Your answer should be exactly the lines from the one that contains "wrist: (204, 486)" through the final line of the entries below, and nothing else.

*** DATASET ENTRIES ***

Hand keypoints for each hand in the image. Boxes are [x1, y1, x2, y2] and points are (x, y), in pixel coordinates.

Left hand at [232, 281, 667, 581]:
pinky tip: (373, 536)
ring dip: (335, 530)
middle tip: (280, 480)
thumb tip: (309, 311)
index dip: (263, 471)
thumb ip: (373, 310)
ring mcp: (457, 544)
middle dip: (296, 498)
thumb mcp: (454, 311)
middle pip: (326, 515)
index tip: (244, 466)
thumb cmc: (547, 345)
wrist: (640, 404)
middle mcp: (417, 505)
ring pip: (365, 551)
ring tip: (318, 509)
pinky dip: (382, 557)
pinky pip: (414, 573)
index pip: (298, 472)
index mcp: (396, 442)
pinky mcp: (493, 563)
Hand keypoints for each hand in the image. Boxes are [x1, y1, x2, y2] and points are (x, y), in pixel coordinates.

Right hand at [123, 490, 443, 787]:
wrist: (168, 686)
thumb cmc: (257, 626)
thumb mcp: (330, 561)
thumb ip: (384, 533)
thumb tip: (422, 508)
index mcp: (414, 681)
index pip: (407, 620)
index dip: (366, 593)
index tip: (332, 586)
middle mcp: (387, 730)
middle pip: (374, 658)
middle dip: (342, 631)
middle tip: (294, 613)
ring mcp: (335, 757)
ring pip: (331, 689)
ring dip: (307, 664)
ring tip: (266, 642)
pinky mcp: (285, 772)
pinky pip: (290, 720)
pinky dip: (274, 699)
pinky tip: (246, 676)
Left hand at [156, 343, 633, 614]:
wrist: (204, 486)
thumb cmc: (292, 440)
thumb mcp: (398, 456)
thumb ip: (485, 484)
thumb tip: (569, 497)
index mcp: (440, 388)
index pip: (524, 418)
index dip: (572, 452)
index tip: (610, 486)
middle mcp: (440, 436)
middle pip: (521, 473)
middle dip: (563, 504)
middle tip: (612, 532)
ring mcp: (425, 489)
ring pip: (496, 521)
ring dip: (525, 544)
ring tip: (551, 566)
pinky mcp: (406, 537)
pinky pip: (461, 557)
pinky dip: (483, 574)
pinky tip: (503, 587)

***

- [SOLUTION TO THIS TASK]:
wrist: (204, 486)
thumb cmc: (292, 440)
thumb mcp: (398, 456)
thumb ip: (485, 484)
thumb tip: (569, 497)
index mcp: (440, 388)
index pip: (524, 418)
index dip: (572, 452)
index tip: (610, 486)
middle mcp: (440, 436)
middle pip: (521, 473)
middle dip: (563, 504)
middle tip: (612, 532)
ring mcp: (425, 489)
ring pip: (496, 521)
ring dip: (525, 544)
ring tip: (551, 566)
pinky mcp: (406, 537)
pinky pip: (461, 557)
pinky dip: (483, 574)
pinky tip: (503, 587)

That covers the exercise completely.